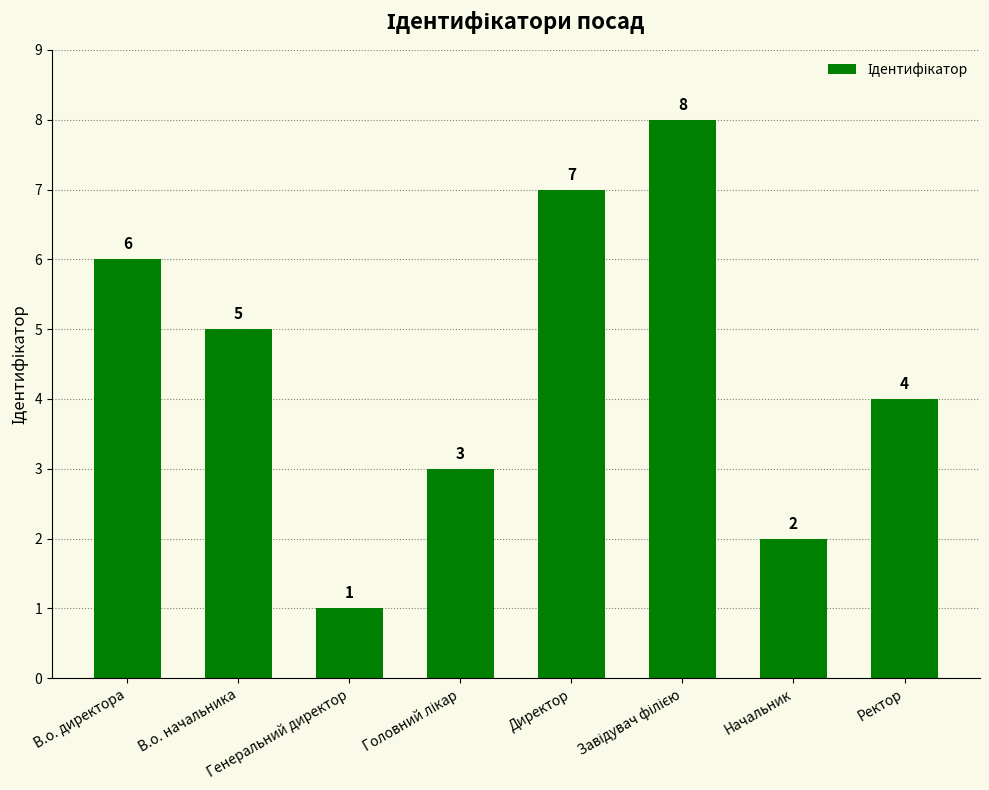

What is the difference between the maximum and minimum values?

7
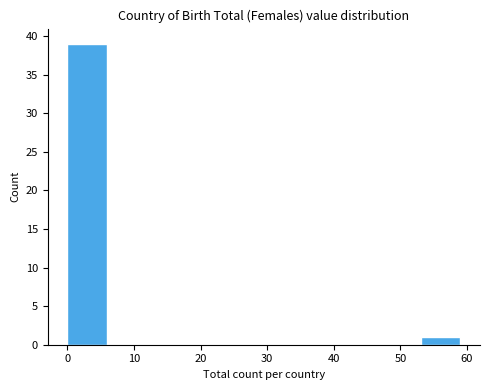

Which range on the x-axis has the tallest bar?

0.0 to 5.9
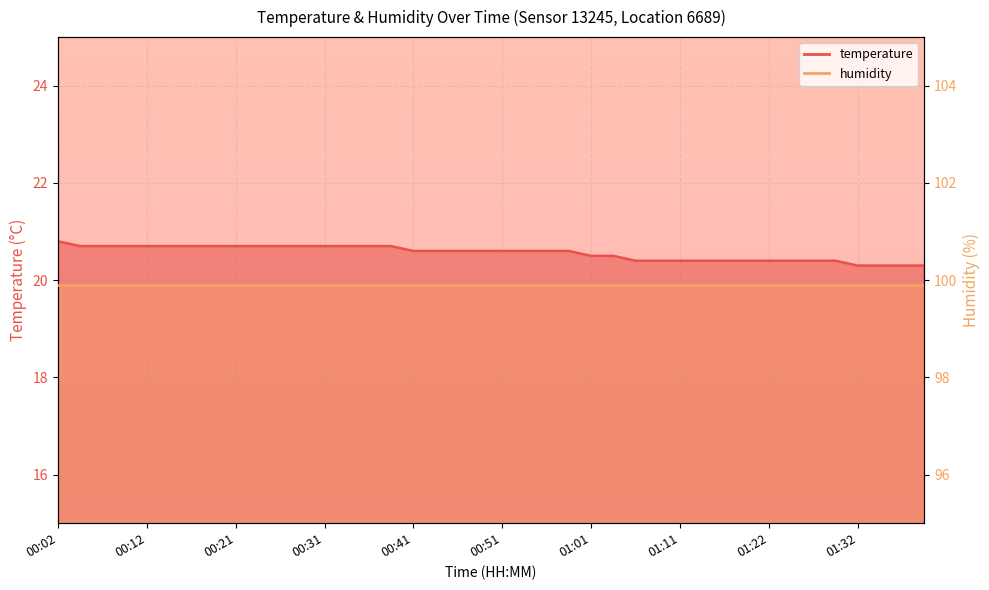

True or false: the data shows 20.4 at 01:08.

True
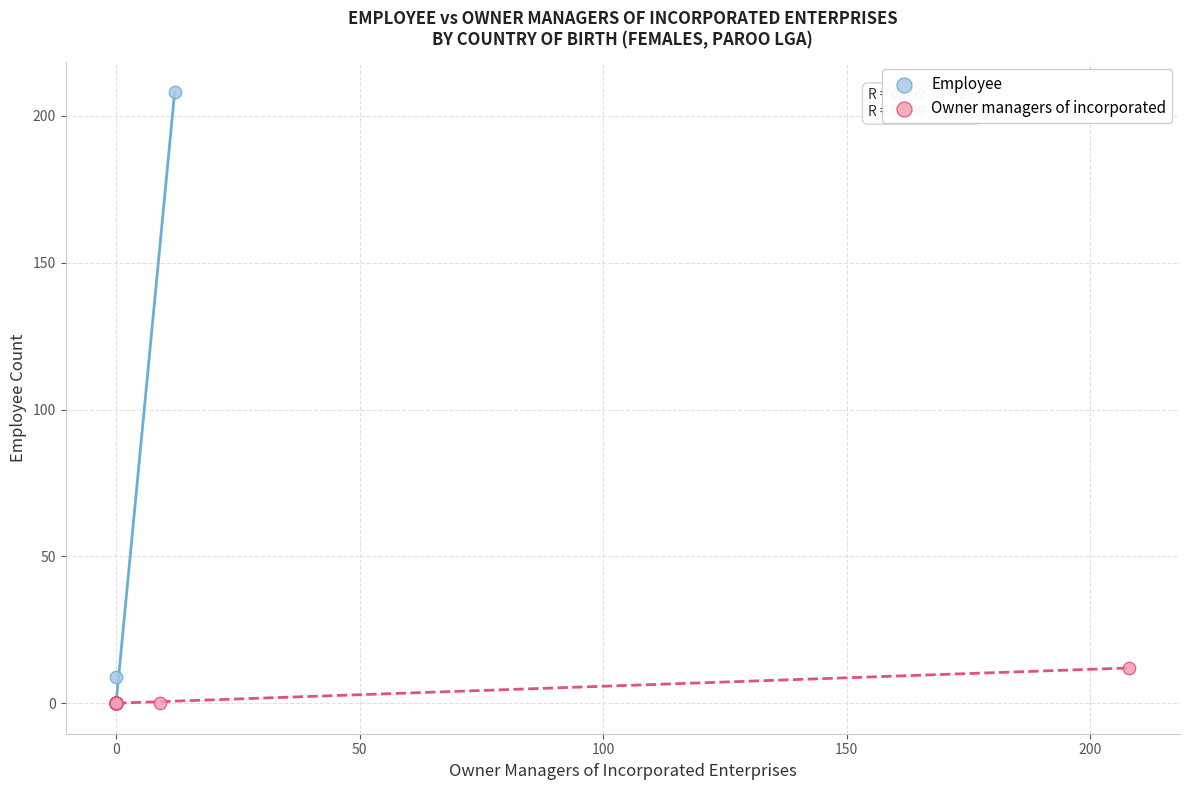

Which series has the widest spread of Y values?

Employee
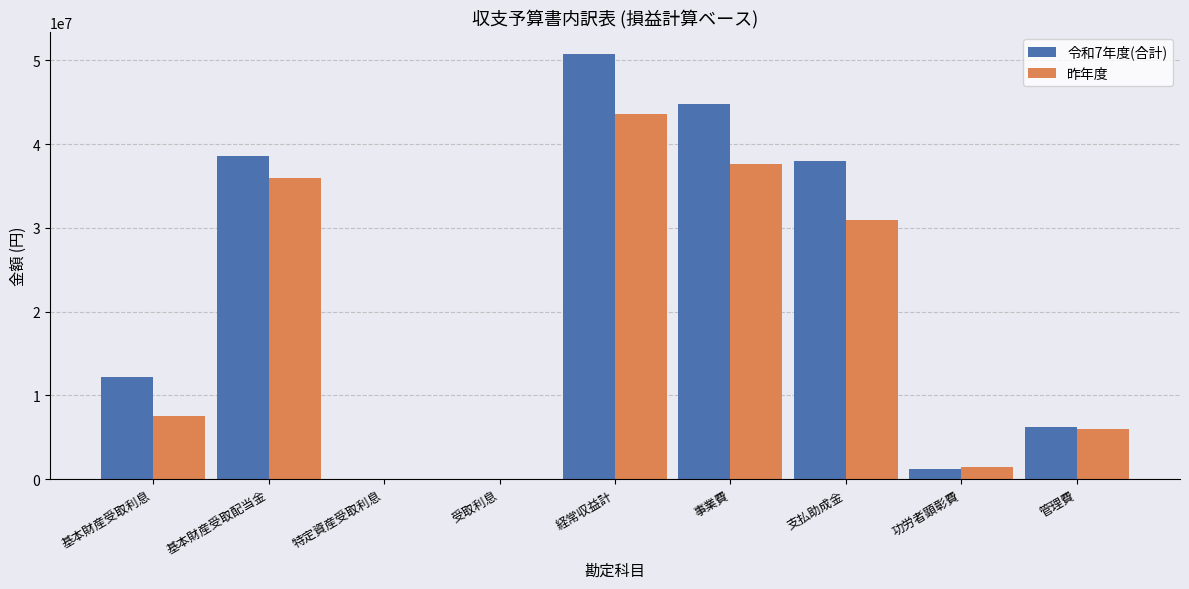

What is the sum of the 令和7年度(合計) values at 基本財産受取配当金 and 功労者顕彰費?

39780000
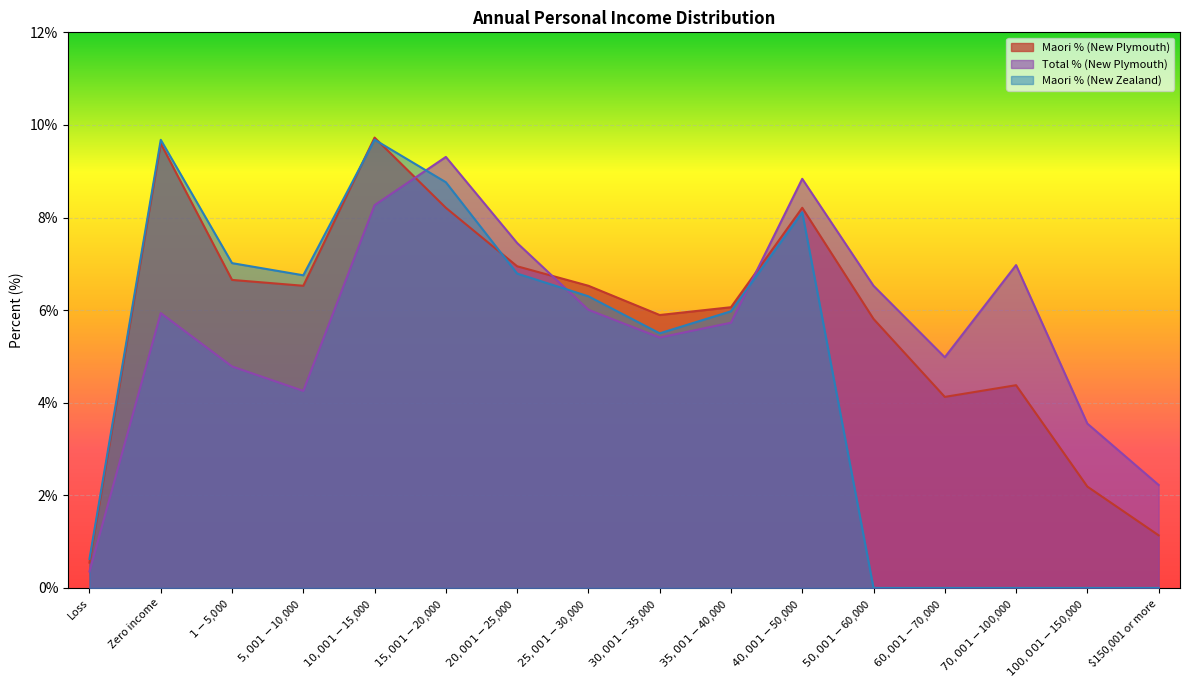

Does the chart display data point markers on the line(s)?

No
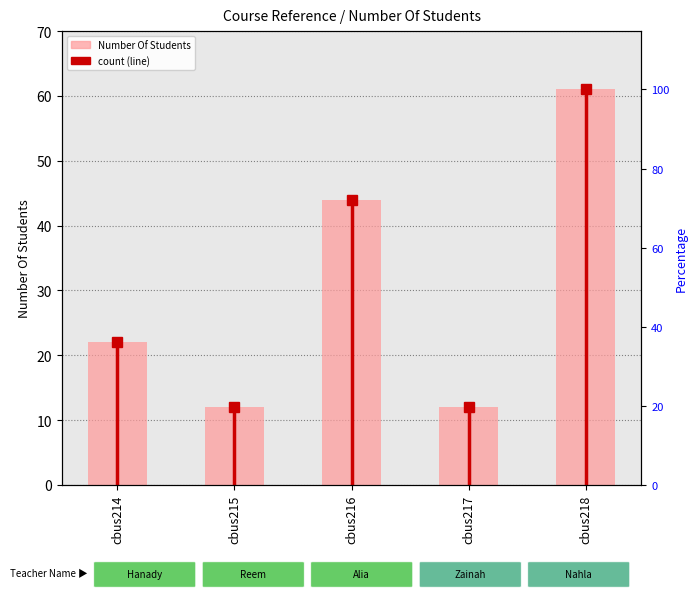

List the labels in order of value, largest first.

cbus218, cbus216, cbus214, cbus215, cbus217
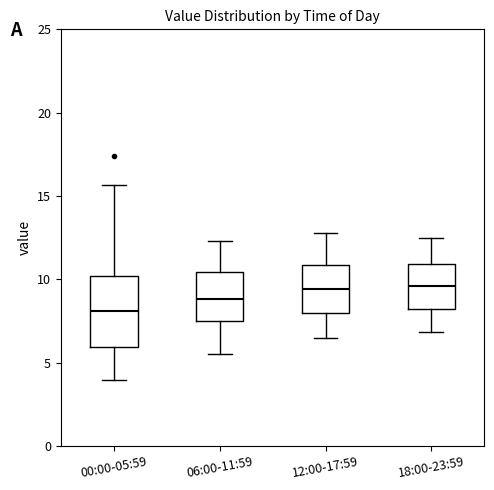

Where is the upper edge of the box for 12:00-17:59 on the y-axis? The values are not printed on the chart, so give them approximately, as read against the axis.

11.0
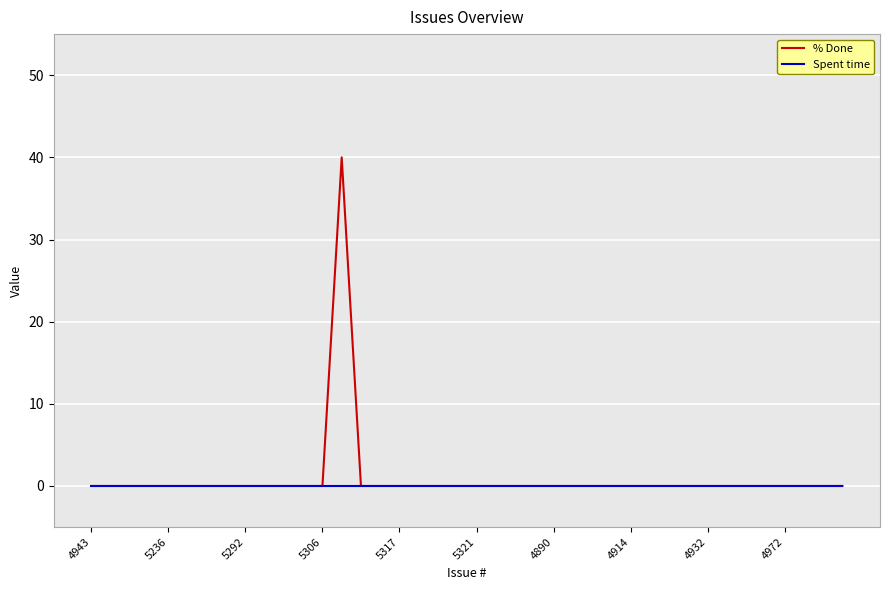

What are all the series names shown in the legend?

% Done, Spent time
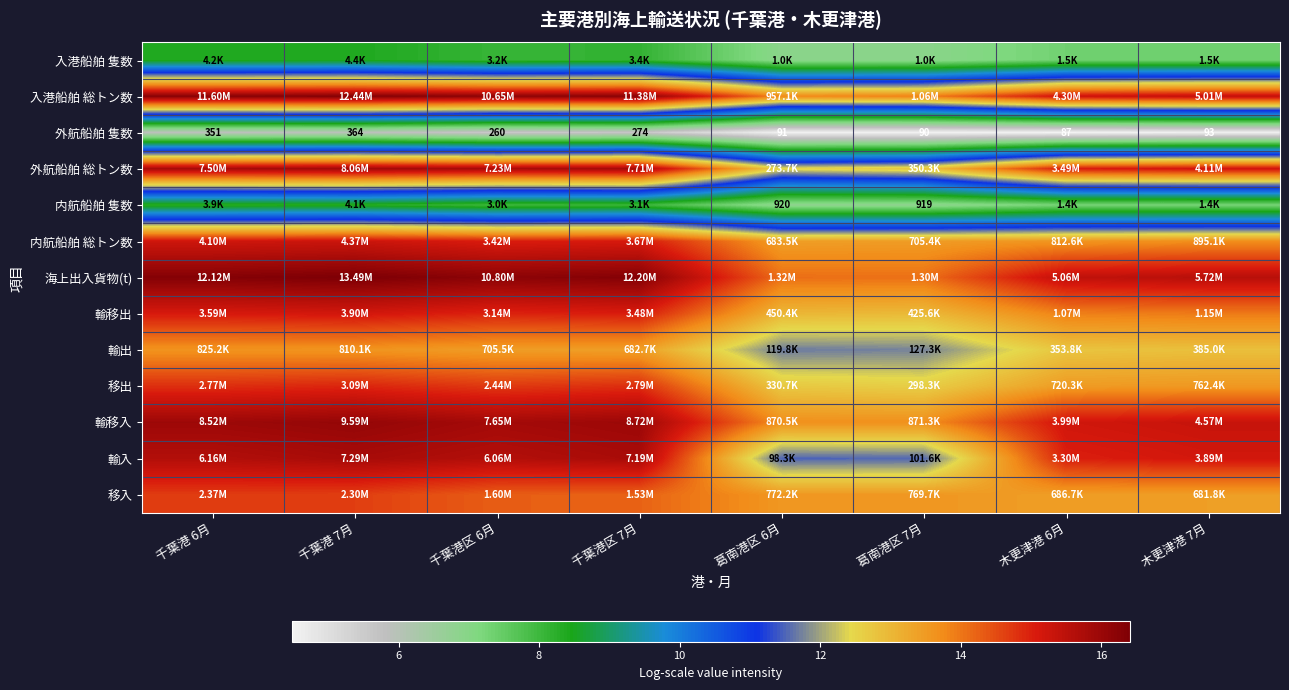

Which category has the highest value in the 輸入 series?

千葉港 7月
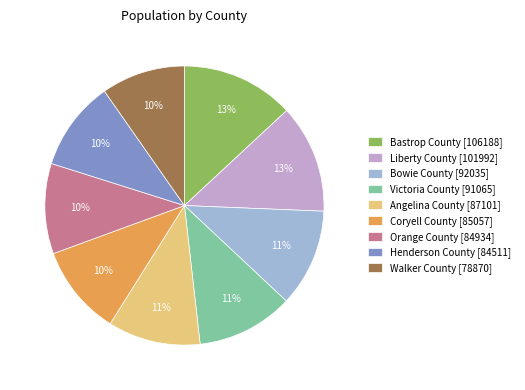

Count the number of slices in the pie.

9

EXERCISE REQUIREMENTS
Return every one of the records above word for word, with the pictures left out.

RESULT OF THE EXERCISE
What is the difference between the maximum and minimum values?

7

Which range on the x-axis has the tallest bar?

0.0 to 5.9

True or false: the data shows 20.4 at 01:08.

True

Which series has the widest spread of Y values?

Employee

What is the sum of the 令和7年度(合計) values at 基本財産受取配当金 and 功労者顕彰費?

39780000

Does the chart display data point markers on the line(s)?

No

List the labels in order of value, largest first.

cbus218, cbus216, cbus214, cbus215, cbus217

Where is the upper edge of the box for 12:00-17:59 on the y-axis? The values are not printed on the chart, so give them approximately, as read against the axis.

11.0

What are all the series names shown in the legend?

% Done, Spent time

Which category has the highest value in the 輸入 series?

千葉港 7月

Count the number of slices in the pie.

9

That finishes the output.